Role in Times of Emergency
During the World Wars, the Force took on extra functions under wartime emergency legislation. In 1939-1945 D24 became a vital civil defence communications and air raid warnings centre with close ties to the military police organisations. Police also controlled lighthouses and the Special Branch took on responsibilities for enforcing national security regulations. After World War II the police continued to be responsible for coordinating emergency services in an emergency until this role was assumed directly by the Minister for Police and Emergency Services following the 1982 Ash Wednesday bushfires. D24 continues to provide the State coordinating centre in an emergency.
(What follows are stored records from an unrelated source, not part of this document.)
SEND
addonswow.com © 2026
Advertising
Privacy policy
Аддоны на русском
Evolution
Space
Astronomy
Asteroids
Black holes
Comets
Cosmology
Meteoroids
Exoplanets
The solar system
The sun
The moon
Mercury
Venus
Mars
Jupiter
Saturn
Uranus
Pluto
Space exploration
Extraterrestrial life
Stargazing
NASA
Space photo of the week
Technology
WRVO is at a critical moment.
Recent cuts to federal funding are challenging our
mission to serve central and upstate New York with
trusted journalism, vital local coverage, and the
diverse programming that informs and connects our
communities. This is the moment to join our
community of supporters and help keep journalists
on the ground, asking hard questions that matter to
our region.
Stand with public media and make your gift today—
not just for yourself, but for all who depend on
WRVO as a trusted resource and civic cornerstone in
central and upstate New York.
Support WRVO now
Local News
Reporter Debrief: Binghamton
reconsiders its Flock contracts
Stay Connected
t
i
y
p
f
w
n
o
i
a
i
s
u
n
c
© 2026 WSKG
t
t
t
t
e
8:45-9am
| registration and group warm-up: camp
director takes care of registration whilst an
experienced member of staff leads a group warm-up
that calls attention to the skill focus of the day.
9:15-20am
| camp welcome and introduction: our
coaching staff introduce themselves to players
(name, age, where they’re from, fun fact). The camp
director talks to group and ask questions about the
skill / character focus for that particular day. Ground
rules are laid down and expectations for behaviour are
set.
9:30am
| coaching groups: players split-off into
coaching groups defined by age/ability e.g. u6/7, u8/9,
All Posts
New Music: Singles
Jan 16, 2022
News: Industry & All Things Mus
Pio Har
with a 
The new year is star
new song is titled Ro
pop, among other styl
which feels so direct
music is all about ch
Royal Commissions and Inquiries
A series of inquiries and Royal Commissions have been held into police administration and operations (see also VRG 14 Royal Commissions and Boards of Inquiry). These have included a Commission of Inquiry appointed after the Eureka incident in 1854, a Parliamentary Select Committee in 1862, a Royal Commission following the Kelly Outbreak in 1881, further Royal Commissions in 1906, 1923 (following the Police Strike) and 1936, the Abortion Inquiry in 1970 and the Beach Inquiry in 1975 (see the bibliography "Victoria Police Reading and Study Guide" in Police Life, November-December 1982, for a listing of published reports). The recommendations of these inquiries and Commissions - and of Colonel Sir Eric St. Johnston in his 1971 Report - resulted in various organisational changes, restructuring, reforms and innovations, for example formal training for recruits was introduced following the 1906 Royal Commission; significant pension reforms after 1923; a major restructure, establishment of the Internal Investigations Unit, and an opening up of career opportunities for women after the St. Johnston Report in 1971.
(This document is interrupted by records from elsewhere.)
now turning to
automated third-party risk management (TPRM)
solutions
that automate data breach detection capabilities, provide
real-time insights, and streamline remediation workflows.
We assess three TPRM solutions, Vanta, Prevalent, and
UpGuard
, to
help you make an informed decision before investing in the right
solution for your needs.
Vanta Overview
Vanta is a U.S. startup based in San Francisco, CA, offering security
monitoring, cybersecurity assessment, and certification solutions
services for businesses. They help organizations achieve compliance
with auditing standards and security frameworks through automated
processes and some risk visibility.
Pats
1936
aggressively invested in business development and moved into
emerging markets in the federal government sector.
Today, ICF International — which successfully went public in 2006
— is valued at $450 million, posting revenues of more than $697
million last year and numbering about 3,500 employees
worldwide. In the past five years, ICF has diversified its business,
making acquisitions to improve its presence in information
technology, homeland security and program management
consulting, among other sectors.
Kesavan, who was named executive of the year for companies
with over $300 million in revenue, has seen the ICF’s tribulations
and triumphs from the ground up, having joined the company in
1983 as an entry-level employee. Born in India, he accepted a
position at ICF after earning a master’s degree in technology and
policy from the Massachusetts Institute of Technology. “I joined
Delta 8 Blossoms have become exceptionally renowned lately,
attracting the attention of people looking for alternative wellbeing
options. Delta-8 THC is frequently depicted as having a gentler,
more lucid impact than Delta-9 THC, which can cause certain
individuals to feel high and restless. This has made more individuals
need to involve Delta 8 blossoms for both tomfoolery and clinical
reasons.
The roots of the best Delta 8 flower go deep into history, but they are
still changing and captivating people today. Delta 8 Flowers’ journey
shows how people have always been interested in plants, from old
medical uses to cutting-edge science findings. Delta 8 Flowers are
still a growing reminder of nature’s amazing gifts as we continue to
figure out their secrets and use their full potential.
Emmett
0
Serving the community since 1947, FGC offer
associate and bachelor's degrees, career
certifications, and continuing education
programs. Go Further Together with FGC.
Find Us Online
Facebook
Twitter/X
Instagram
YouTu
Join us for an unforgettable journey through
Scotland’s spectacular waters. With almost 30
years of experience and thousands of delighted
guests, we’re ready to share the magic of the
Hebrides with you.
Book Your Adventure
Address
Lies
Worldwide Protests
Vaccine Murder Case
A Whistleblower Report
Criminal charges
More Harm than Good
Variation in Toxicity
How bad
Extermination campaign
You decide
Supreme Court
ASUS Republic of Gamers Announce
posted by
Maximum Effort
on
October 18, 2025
Women in the Victoria Police
Women first joined the Victoria Police Force in 1917 when two women were appointed as "agents" - they received half the pay of policemen and did not have the constable's power of arrest. In 1924 the four women police agents were reappointed with full constabulary powers, the same wages, hours and pension rights as policemen. By 1942 there were 12 policewomen and by 1950 18. Their work tended to be restricted to law enforcement in areas such as neglected children, control of prostitution and abortion. In 1950 the first woman was appointed to the Criminal Investigation Branch, and in 1954 the first woman was appointed to the rank of sergeant. By 1956 there were 43 policewomen and by the early 1970's 185.
From the 1960's the traditional roles of policewomen were challenged and from the beginning of the 1970's policewomen began to be integrated into all aspects of policing and specialist duties.
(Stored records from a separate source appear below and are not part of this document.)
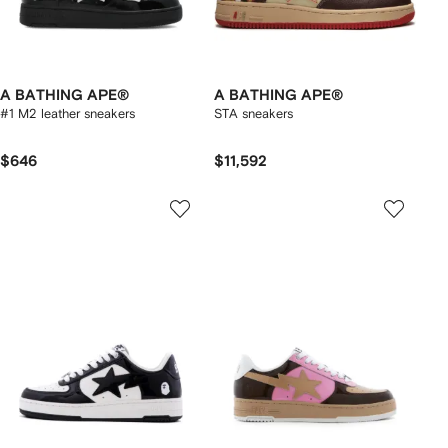
A BATHING APE®
A BATHING APE®
#1 M2 leather sneakers
STA sneakers
$646
$11,592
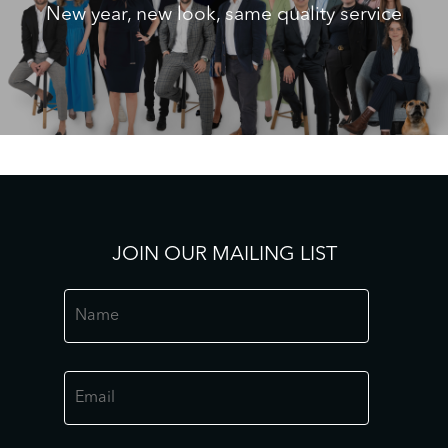
New year, new look, same quality service
JOIN OUR MAILING LIST
Name
*
Email
*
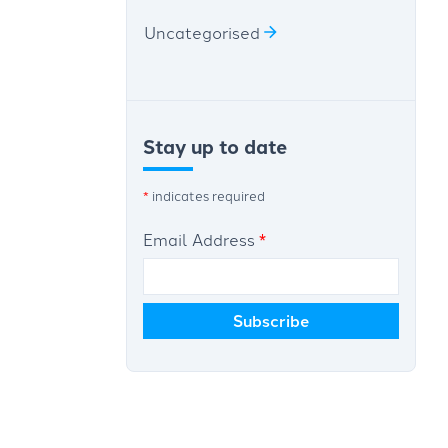
Uncategorised
Stay up to date
*
indicates required
Email Address
*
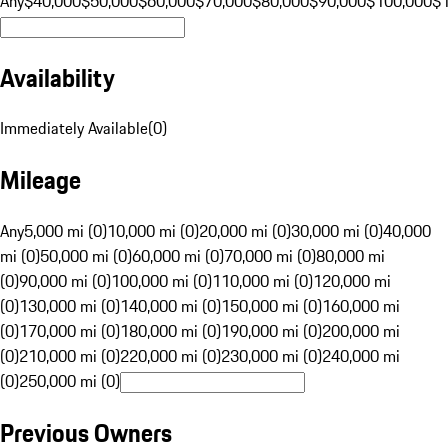
Any
$40,000
$50,000
$60,000
$70,000
$80,000
$90,000
$100,000
$
Availability
Immediately Available
(
0
)
Mileage
Any
5,000 mi (0)
10,000 mi (0)
20,000 mi (0)
30,000 mi (0)
40,000
mi (0)
50,000 mi (0)
60,000 mi (0)
70,000 mi (0)
80,000 mi
(0)
90,000 mi (0)
100,000 mi (0)
110,000 mi (0)
120,000 mi
(0)
130,000 mi (0)
140,000 mi (0)
150,000 mi (0)
160,000 mi
(0)
170,000 mi (0)
180,000 mi (0)
190,000 mi (0)
200,000 mi
(0)
210,000 mi (0)
220,000 mi (0)
230,000 mi (0)
240,000 mi
(0)
250,000 mi (0)
Previous Owners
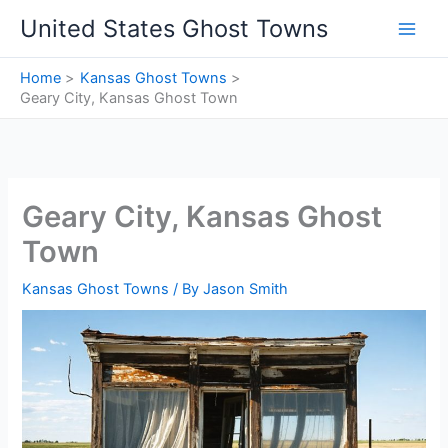
Skip
United States Ghost Towns
to
content
Home
Kansas Ghost Towns
Geary City, Kansas Ghost Town
Geary City, Kansas Ghost
Town
Kansas Ghost Towns
/ By
Jason Smith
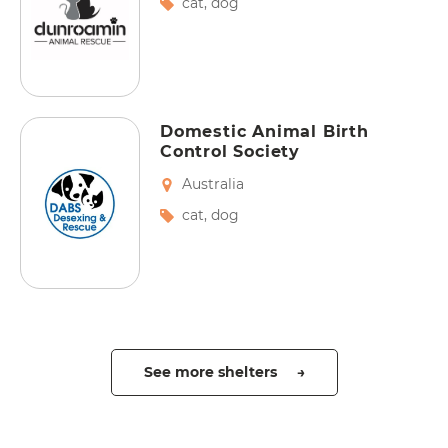
cat
,
dog
Domestic Animal Birth
Control Society
Australia
cat
,
dog
See more shelters →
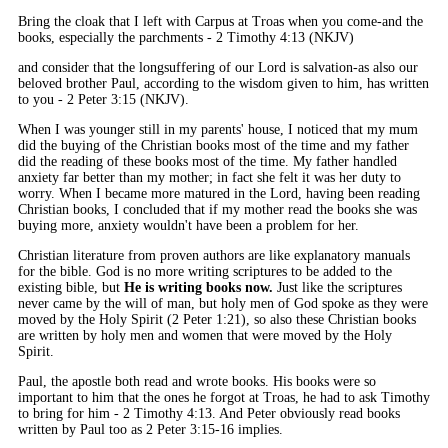
Bring the cloak that I left with Carpus at Troas when you come-and the
books, especially the parchments - 2 Timothy 4:13 (NKJV)
and consider that the longsuffering of our Lord is salvation-as also our
beloved brother Paul, according to the wisdom given to him, has written
to you - 2 Peter 3:15 (NKJV).
When I was younger still in my parents' house, I noticed that my mum
did the buying of the Christian books most of the time and my father
did the reading of these books most of the time. My father handled
anxiety far better than my mother; in fact she felt it was her duty to
worry. When I became more matured in the Lord, having been reading
Christian books, I concluded that if my mother read the books she was
buying more, anxiety wouldn't have been a problem for her.
Christian literature from proven authors are like explanatory manuals
for the bible. God is no more writing scriptures to be added to the
existing bible, but
He is writing books now.
Just like the scriptures
never came by the will of man, but holy men of God spoke as they were
moved by the Holy Spirit (2 Peter 1:21), so also these Christian books
are written by holy men and women that were moved by the Holy
Spirit.
Paul, the apostle both read and wrote books. His books were so
important to him that the ones he forgot at Troas, he had to ask Timothy
to bring for him - 2 Timothy 4:13. And Peter obviously read books
written by Paul too as 2 Peter 3:15-16 implies.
Traffic Control, Motor Registration and Driver Licensing
From the early 1900's, police duties included traffic control at intersections. The Motor Police, equipped with bicycles, was formed in 1912 with duties including motor registration and driver licensing. By 1921 the Traffic Control Branch (from 1971 Traffic Department) and Motor Registration Branch (VA 488) had been established. The role of the police in road safety and traffic operations, and of the Motor Registration Branch were set down in a series of Transport, Transport Regulation, Road Traffic and Motor Registration Acts. From the mid 1950's their responsibilities for road safety and traffic control were greatly increased and a prevention and educational role emerged. The Road Courtesy and Accident Appreciation/Investigation Squads date from this period. In 1978 the operational wing of the Traffic Department, the Traffic Operations Group (formerly the Mobile Traffic Section) was regionalised.
Further research is needed to establish the varying roles of Victoria Police units and the Transport agencies involved in traffic management, and the type of coordination mechanisms in place. (See also VRG 49 Transport.)
Responsibility for motor registration and driver licensing passed to the Minister of Transport (VRG 49) and Transport Regulation Board (VA 2738) in 1981 under the Motor Registration Act 1980.
Neglected and Abused Children
Under the provisions of the Infant Life Protection Act 1890 the Chief Commissioner of Police was vested in 1890 with responsibility for the registration of homes used for the purpose of nursing, maintaining and adopting infants. This function was previously undertaken by local councils in their capacity as Local Boards of Health (see VRG 8 Health and Welfare Agencies and VRG 12 Municipalities). In 1907 a subsequent Infant Life Protection Act 1907 transferred responsibility for this function to the Department for Neglected Children, later known as the Children's Welfare Department (VA 1467) in the Chief Secretary's Department (see also VRG 26 and VA 475).
In addition to its related law enforcement and criminal investigation responsibilities, the Victoria Police Force has continued to play a support role to the agencies with responsibilities for neglected and abused children, increasingly in community education and preventive programs.
Sources used in compiling this description include the official Victoria Police Force history: Police in Victoria 1836 - 1980 (Victoria Police Force 1980). A useful bibliography, titled "Victoria Police: Reading and Study Guide", was published in the Victoria Police Force magazine Police Life, November-December 1982.
Location of Records
Significant records are held by the Public Record Office. Researchers should also consult sections of the Summary Guide on the related Groups and Agencies referred to above.
See List of Holdings 2nd Edition 1985, section 12.0.0.